# Palmdale CA- male sable needs rescue



## Chicagocanine (Aug 7, 2008)

I got this on Facebook from a GSD rescue group, they can't help so were looking for someone who could. They said the local GSD rescues already know about him.

Link: http://www.facebook.com/photo.php?f...3403897771.165901.148051962771&type=1&theater

Info:
"Palmdale, CA - we are FULL and cannot help this kiddo. His owner died and he will be taken to shelter soon. He's currently living alone in a backyard. Please share him, maybe someone out there can help him. 
Contact is: [email protected]
Anyone who needs more info on this kiddo or can help - PLEASE email: [email protected] directly"


----------



## Neo93 (Apr 25, 2011)

Gorgeous boy!


----------



## Ronda (Aug 23, 2010)

I've emailed twice that I could help at least with fostering but no response.  Hope this means he is safe already.

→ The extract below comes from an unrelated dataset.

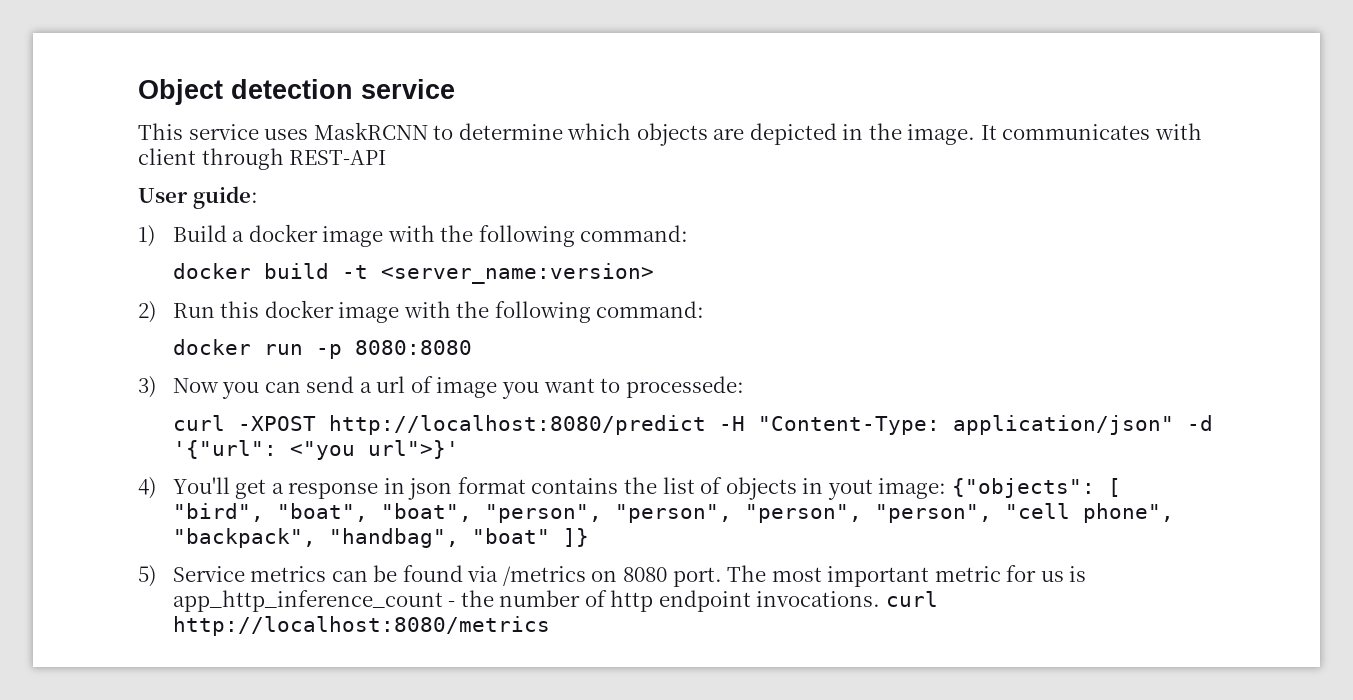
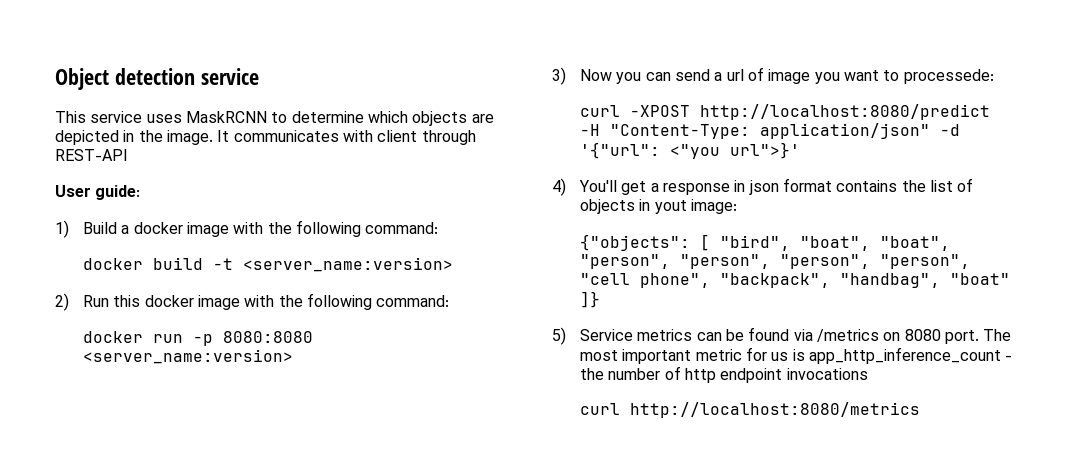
(472, 347) none -> [82,349,293,364] <server_name:version>
(947, 488) none -> (737, 206) //
[756,591,881,607] invocations. -> [786,368,868,380] invocations //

Poor dog.


----------



## Floppy (Feb 26, 2011)

oh wow so handsome! Hope he's safe


----------



## JeanKBBMMMAAN (May 11, 2005)

WOW - he looks like Jakoda's Masi!


----------



## JakodaCD OA (May 14, 2000)

He does! A little scruffier but looks just like her (when I was in the middle of blowing her out!) If he had a different collar on him, he could pass for her twin, 

Hope he can find a good home, if he were closer I'd check him out myself!


----------



## kleinenHain (Sep 20, 2007)

Wow he does look like one of my pups but nope i've not sold a pup to anyone in CA..I would check with Jean Schrader


----------



## Ronda (Aug 23, 2010)

Any updates? His picture has disappeared off FB and I never received any response regarding this poor dog. I'm hoping he's safe because if not, that really sucks since he could have come home with me until we found a permanent solution.


----------



## mycobraracr (Dec 4, 2011)

I live in Palmdale and just saw this! I will pass it around and see what I can personally do.


----------



## JohnnyB (Apr 2, 2008)

Are people who don't live local able to rescue dogs?


----------



## deldridge72 (Oct 25, 2011)

I sent an e-mail at the time I saw this listing and receive a response that they were working with someone . . . . . .


----------



## MaggieRoseLee (Aug 17, 2001)

Got the following response from the people working with him:



> Hi Jennifer,
> 
> Thanks so much for reaching out. He is going to a trainer within the next week and then will be placed in a rescue.
> 
> ...


So he can get our of urgent and into the non-urgent site...


----------